§ **Prompt**: Put the lines of the data below into a numbered list, leaving out blank lines. Begin at the line that contains "pose: elev=316.2 azim=345.5" and stop after the line that contains "Dot at: (295, 218)", with no other lines.

§ **Stored records**:

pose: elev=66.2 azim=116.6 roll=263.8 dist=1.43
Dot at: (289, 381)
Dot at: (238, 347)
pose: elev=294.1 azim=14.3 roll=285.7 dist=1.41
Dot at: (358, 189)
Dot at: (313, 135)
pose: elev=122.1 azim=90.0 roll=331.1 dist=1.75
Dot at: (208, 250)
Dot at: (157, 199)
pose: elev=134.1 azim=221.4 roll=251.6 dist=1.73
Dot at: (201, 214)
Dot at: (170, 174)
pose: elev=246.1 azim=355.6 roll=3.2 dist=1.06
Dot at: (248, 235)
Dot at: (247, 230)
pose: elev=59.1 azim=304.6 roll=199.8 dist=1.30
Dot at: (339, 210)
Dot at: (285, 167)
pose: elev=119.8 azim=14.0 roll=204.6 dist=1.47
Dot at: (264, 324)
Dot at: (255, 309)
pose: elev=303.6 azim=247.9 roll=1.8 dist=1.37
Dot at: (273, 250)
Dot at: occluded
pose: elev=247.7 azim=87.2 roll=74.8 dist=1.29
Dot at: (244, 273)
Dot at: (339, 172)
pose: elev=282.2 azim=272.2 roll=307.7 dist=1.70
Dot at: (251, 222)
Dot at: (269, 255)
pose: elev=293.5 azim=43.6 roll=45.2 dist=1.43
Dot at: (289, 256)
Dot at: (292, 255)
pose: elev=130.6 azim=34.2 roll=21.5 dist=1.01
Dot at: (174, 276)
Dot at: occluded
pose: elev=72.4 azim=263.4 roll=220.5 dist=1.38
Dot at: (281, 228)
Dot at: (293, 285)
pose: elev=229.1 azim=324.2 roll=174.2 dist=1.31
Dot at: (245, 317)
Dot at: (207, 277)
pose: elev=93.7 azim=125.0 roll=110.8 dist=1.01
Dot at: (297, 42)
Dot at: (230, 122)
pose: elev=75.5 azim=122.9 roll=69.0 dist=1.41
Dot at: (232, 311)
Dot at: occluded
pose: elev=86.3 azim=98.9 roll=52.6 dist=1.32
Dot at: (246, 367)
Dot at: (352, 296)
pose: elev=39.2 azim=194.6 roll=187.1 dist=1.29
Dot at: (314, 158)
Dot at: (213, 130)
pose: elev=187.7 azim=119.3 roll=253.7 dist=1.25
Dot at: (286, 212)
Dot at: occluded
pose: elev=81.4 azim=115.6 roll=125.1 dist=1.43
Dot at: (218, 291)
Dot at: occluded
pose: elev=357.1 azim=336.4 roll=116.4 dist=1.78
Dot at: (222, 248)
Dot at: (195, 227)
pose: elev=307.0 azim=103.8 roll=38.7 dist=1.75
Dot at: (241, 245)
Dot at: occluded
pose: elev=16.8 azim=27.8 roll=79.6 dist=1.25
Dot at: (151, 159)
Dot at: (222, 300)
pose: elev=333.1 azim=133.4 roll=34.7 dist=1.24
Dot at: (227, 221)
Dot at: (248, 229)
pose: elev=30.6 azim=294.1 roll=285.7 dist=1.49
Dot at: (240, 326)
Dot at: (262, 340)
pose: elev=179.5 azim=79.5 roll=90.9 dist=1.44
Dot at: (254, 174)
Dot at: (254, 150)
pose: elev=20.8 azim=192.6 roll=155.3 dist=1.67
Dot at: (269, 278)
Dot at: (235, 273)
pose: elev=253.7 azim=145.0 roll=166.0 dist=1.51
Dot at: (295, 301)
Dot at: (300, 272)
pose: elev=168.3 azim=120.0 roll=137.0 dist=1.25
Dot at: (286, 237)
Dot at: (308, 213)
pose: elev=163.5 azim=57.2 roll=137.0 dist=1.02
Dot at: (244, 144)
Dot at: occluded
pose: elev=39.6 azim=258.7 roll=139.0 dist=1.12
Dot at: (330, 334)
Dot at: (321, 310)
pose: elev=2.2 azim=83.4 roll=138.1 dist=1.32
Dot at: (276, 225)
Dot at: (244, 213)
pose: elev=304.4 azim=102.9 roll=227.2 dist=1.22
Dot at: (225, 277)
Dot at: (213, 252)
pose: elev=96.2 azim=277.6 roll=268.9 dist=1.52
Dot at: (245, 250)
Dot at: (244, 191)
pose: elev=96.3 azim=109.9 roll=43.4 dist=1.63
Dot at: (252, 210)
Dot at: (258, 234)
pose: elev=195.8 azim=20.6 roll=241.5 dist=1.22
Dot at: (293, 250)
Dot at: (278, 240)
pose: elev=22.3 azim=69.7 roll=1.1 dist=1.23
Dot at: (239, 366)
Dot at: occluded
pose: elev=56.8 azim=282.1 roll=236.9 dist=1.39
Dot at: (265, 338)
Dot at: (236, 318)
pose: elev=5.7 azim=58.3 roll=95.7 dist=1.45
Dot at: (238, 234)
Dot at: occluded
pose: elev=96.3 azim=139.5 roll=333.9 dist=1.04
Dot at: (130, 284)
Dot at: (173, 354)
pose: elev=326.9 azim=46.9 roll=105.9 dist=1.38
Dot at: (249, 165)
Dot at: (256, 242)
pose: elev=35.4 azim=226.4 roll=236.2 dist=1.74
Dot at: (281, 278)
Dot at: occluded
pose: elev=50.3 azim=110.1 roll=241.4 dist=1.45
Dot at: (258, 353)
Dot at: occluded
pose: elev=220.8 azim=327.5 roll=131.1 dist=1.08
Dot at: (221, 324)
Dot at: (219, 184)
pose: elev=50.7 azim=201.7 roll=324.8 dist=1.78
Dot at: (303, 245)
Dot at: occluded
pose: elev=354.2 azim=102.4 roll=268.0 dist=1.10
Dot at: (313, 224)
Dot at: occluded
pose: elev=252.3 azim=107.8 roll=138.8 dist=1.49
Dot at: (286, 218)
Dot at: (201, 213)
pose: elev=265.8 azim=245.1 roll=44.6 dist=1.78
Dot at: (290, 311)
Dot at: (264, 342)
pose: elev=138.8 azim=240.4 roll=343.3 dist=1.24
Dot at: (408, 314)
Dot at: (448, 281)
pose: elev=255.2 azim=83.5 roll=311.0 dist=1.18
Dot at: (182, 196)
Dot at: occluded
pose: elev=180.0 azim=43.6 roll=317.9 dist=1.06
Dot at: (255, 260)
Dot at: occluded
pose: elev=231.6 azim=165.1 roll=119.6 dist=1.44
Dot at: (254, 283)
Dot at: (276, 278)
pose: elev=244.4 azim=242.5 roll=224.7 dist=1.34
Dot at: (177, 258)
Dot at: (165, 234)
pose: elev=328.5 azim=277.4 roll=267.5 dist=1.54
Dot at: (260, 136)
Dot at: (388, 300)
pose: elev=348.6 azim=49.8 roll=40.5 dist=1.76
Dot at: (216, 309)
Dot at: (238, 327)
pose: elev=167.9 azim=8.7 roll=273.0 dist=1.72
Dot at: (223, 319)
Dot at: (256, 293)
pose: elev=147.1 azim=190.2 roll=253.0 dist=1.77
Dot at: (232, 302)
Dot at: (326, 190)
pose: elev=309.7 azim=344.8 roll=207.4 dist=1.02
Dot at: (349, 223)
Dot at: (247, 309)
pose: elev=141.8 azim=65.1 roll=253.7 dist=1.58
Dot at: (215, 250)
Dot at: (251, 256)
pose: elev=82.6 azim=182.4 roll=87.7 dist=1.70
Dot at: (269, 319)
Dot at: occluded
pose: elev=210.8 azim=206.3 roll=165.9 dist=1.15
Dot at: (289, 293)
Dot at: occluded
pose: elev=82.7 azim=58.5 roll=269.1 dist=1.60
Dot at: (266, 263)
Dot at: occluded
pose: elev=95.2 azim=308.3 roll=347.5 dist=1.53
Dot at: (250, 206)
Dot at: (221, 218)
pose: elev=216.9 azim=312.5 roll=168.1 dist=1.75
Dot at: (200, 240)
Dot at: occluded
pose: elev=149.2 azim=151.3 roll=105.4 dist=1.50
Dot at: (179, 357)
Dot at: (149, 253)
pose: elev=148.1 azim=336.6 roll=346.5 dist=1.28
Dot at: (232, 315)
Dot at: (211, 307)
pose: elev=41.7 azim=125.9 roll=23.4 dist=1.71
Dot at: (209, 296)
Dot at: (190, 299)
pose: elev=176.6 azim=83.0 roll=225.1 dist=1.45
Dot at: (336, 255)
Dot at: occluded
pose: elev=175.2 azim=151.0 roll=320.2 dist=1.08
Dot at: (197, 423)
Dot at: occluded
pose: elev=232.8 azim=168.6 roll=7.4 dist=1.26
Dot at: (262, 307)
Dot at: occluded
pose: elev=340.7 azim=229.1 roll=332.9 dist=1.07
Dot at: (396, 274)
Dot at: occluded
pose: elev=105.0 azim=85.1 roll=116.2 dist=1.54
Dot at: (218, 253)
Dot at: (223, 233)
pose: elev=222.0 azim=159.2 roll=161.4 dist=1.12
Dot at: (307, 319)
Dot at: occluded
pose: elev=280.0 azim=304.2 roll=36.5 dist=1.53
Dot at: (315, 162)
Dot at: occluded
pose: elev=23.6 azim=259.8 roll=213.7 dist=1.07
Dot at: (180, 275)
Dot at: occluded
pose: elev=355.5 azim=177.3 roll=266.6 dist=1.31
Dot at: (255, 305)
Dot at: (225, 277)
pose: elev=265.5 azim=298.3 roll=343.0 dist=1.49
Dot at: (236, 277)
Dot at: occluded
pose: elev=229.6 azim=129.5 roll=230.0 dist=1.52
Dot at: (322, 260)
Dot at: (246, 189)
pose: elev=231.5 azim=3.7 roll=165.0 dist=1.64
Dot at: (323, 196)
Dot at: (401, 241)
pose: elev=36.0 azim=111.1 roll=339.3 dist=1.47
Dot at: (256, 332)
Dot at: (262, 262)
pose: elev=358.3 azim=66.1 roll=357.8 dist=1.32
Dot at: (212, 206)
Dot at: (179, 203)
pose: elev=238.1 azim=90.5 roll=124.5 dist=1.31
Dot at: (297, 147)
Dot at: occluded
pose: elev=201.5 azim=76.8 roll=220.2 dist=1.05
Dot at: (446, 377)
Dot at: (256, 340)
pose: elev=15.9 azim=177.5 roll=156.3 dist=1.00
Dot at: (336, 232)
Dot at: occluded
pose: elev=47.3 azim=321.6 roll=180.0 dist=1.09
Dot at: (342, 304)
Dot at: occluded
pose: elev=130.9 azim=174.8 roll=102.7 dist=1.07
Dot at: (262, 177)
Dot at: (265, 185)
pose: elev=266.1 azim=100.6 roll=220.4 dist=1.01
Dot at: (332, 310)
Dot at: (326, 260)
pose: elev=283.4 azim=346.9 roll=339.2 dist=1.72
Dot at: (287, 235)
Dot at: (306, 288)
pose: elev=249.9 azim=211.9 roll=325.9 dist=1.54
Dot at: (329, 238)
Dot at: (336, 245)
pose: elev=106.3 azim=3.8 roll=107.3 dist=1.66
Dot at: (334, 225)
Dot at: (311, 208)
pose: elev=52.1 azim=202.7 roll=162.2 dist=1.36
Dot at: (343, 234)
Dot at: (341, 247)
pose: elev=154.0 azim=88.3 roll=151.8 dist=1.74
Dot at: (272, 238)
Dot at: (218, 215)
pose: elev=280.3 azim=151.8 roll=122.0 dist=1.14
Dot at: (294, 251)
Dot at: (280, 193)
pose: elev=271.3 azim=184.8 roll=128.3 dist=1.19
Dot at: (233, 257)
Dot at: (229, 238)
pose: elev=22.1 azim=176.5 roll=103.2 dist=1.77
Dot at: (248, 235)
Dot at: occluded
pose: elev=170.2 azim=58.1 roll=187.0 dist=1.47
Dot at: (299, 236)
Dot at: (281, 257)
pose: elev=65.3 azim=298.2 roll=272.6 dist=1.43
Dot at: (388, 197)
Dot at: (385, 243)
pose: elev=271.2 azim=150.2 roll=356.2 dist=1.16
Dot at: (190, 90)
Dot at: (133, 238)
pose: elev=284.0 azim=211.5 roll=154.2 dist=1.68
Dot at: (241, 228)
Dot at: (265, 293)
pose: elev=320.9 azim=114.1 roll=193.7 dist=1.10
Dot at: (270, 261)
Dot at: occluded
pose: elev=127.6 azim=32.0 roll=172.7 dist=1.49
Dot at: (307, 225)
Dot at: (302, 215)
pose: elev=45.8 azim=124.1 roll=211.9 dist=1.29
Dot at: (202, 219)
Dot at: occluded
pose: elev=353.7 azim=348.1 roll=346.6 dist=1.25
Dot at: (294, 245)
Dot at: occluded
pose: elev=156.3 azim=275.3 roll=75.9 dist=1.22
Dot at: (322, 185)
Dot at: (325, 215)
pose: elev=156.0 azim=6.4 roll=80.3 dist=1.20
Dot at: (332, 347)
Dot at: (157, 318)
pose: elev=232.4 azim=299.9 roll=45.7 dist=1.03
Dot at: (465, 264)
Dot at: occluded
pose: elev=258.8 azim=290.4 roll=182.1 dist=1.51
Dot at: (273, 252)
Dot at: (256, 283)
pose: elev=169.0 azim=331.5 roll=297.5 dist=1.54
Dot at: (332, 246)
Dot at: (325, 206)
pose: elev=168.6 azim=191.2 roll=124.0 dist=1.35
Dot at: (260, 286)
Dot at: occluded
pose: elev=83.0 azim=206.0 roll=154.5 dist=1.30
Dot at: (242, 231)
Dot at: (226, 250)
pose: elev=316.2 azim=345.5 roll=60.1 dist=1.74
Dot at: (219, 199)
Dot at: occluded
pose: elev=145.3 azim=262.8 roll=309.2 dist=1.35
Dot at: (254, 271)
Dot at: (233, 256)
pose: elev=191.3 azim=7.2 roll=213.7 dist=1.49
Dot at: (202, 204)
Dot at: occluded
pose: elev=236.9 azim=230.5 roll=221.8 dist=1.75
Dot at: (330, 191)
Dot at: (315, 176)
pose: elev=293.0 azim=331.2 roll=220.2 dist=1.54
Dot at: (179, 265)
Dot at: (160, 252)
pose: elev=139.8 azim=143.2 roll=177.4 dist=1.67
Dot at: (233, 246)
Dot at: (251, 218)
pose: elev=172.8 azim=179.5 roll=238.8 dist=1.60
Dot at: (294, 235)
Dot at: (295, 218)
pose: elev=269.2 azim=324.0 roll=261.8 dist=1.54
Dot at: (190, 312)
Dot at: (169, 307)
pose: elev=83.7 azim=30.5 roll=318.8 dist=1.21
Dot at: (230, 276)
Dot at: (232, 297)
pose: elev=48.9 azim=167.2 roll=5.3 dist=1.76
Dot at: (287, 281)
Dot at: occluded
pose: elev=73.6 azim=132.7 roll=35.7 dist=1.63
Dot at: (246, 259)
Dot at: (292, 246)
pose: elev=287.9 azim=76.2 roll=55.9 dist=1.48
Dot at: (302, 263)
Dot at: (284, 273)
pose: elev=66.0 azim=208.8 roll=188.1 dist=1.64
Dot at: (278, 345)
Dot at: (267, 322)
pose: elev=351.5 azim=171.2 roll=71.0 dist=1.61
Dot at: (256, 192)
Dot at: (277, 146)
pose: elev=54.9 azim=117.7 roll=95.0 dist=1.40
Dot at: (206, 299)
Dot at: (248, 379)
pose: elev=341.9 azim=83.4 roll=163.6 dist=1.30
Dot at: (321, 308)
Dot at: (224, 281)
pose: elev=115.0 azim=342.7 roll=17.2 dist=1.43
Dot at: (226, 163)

§ **Final result**:
1. pose: elev=316.2 azim=345.5 roll=60.1 dist=1.74
2. Dot at: (219, 199)
3. Dot at: occluded
4. pose: elev=145.3 azim=262.8 roll=309.2 dist=1.35
5. Dot at: (254, 271)
6. Dot at: (233, 256)
7. pose: elev=191.3 azim=7.2 roll=213.7 dist=1.49
8. Dot at: (202, 204)
9. Dot at: occluded
10. pose: elev=236.9 azim=230.5 roll=221.8 dist=1.75
11. Dot at: (330, 191)
12. Dot at: (315, 176)
13. pose: elev=293.0 azim=331.2 roll=220.2 dist=1.54
14. Dot at: (179, 265)
15. Dot at: (160, 252)
16. pose: elev=139.8 azim=143.2 roll=177.4 dist=1.67
17. Dot at: (233, 246)
18. Dot at: (251, 218)
19. pose: elev=172.8 azim=179.5 roll=238.8 dist=1.60
20. Dot at: (294, 235)
21. Dot at: (295, 218)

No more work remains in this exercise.